_Required work_
Report how many lines of the entries below contain the word "Numbers", and nothing more.

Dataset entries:
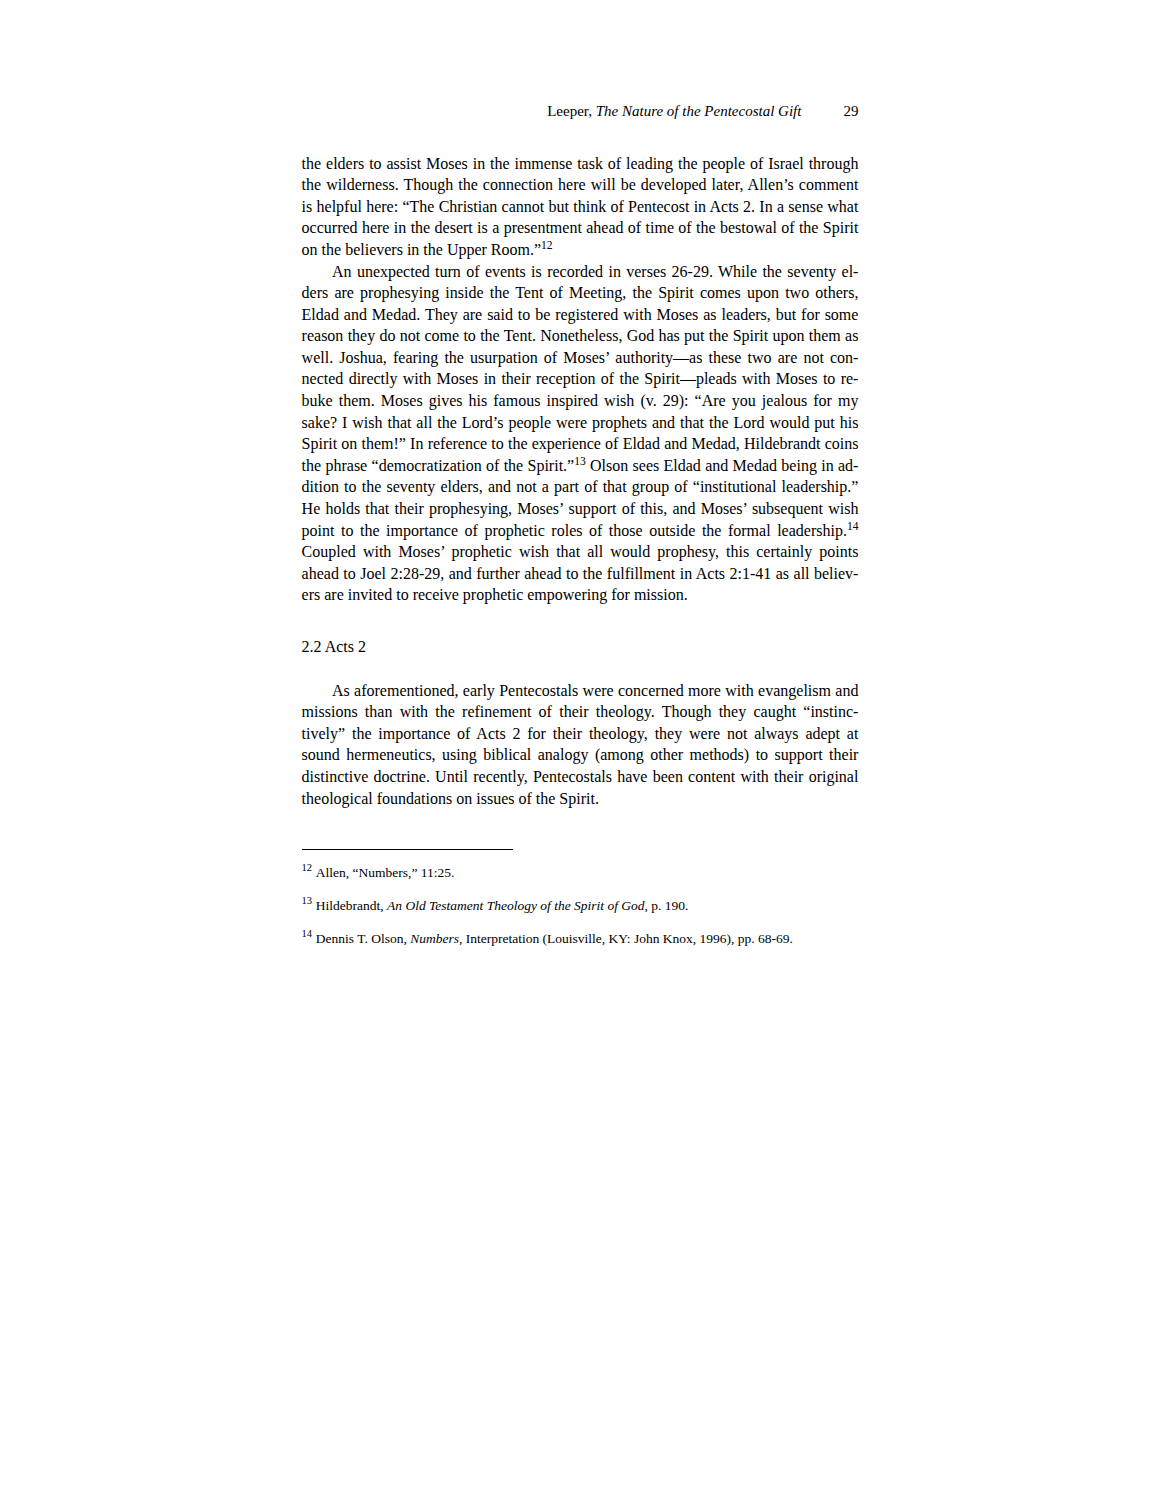Leeper, The Nature of the Pentecostal Gift 29
the elders to assist Moses in the immense task of leading the people of Israel through the wilderness. Though the connection here will be developed later, Allen’s comment is helpful here: “The Christian cannot but think of Pentecost in Acts 2. In a sense what occurred here in the desert is a presentment ahead of time of the bestowal of the Spirit on the believers in the Upper Room.”12
An unexpected turn of events is recorded in verses 26-29. While the seventy elders are prophesying inside the Tent of Meeting, the Spirit comes upon two others, Eldad and Medad. They are said to be registered with Moses as leaders, but for some reason they do not come to the Tent. Nonetheless, God has put the Spirit upon them as well. Joshua, fearing the usurpation of Moses’ authority—as these two are not connected directly with Moses in their reception of the Spirit—pleads with Moses to rebuke them. Moses gives his famous inspired wish (v. 29): “Are you jealous for my sake? I wish that all the Lord’s people were prophets and that the Lord would put his Spirit on them!” In reference to the experience of Eldad and Medad, Hildebrandt coins the phrase “democratization of the Spirit.”13 Olson sees Eldad and Medad being in addition to the seventy elders, and not a part of that group of “institutional leadership.” He holds that their prophesying, Moses’ support of this, and Moses’ subsequent wish point to the importance of prophetic roles of those outside the formal leadership.14 Coupled with Moses’ prophetic wish that all would prophesy, this certainly points ahead to Joel 2:28-29, and further ahead to the fulfillment in Acts 2:1-41 as all believers are invited to receive prophetic empowering for mission.
2.2 Acts 2
As aforementioned, early Pentecostals were concerned more with evangelism and missions than with the refinement of their theology. Though they caught “instinctively” the importance of Acts 2 for their theology, they were not always adept at sound hermeneutics, using biblical analogy (among other methods) to support their distinctive doctrine. Until recently, Pentecostals have been content with their original theological foundations on issues of the Spirit.
12 Allen, “Numbers,” 11:25.
13 Hildebrandt, An Old Testament Theology of the Spirit of God, p. 190.
14 Dennis T. Olson, Numbers, Interpretation (Louisville, KY: John Knox, 1996), pp. 68-69.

_Result of the task_
2